── Material supplied ──

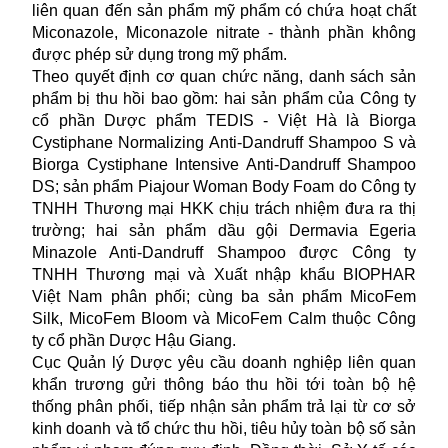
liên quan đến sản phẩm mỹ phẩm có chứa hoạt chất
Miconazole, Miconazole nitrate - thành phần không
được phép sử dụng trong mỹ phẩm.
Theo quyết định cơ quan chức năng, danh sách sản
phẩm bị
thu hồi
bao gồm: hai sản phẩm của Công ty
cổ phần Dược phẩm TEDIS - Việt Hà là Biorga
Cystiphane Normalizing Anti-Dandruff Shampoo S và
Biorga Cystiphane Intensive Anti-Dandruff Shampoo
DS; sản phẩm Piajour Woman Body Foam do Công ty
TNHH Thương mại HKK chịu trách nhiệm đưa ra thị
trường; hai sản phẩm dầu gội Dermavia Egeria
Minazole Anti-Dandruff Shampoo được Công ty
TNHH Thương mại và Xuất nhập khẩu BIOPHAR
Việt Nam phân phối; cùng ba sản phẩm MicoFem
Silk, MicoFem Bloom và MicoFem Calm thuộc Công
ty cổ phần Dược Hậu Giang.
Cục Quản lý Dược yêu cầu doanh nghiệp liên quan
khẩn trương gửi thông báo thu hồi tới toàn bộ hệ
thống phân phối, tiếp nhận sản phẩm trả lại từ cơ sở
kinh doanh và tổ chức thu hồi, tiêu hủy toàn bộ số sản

───
── Material supplied ──

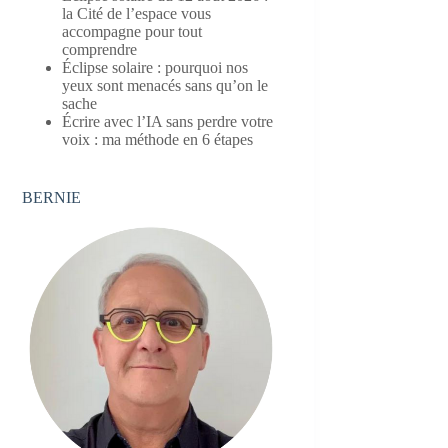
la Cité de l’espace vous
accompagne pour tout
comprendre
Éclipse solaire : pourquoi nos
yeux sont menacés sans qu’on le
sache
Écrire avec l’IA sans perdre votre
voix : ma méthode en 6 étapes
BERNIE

───

**Task prompt**. Write out everything in the data from the line containing "liên quan đến" down to the line containing "trường; hai sản phẩm dầu gội Dermavia Egeria", both of those lines included.

**Written answer**.
liên quan đến sản phẩm mỹ phẩm có chứa hoạt chất
Miconazole, Miconazole nitrate - thành phần không
được phép sử dụng trong mỹ phẩm.
Theo quyết định cơ quan chức năng, danh sách sản
phẩm bị
thu hồi
bao gồm: hai sản phẩm của Công ty
cổ phần Dược phẩm TEDIS - Việt Hà là Biorga
Cystiphane Normalizing Anti-Dandruff Shampoo S và
Biorga Cystiphane Intensive Anti-Dandruff Shampoo
DS; sản phẩm Piajour Woman Body Foam do Công ty
TNHH Thương mại HKK chịu trách nhiệm đưa ra thị
trường; hai sản phẩm dầu gội Dermavia Egeria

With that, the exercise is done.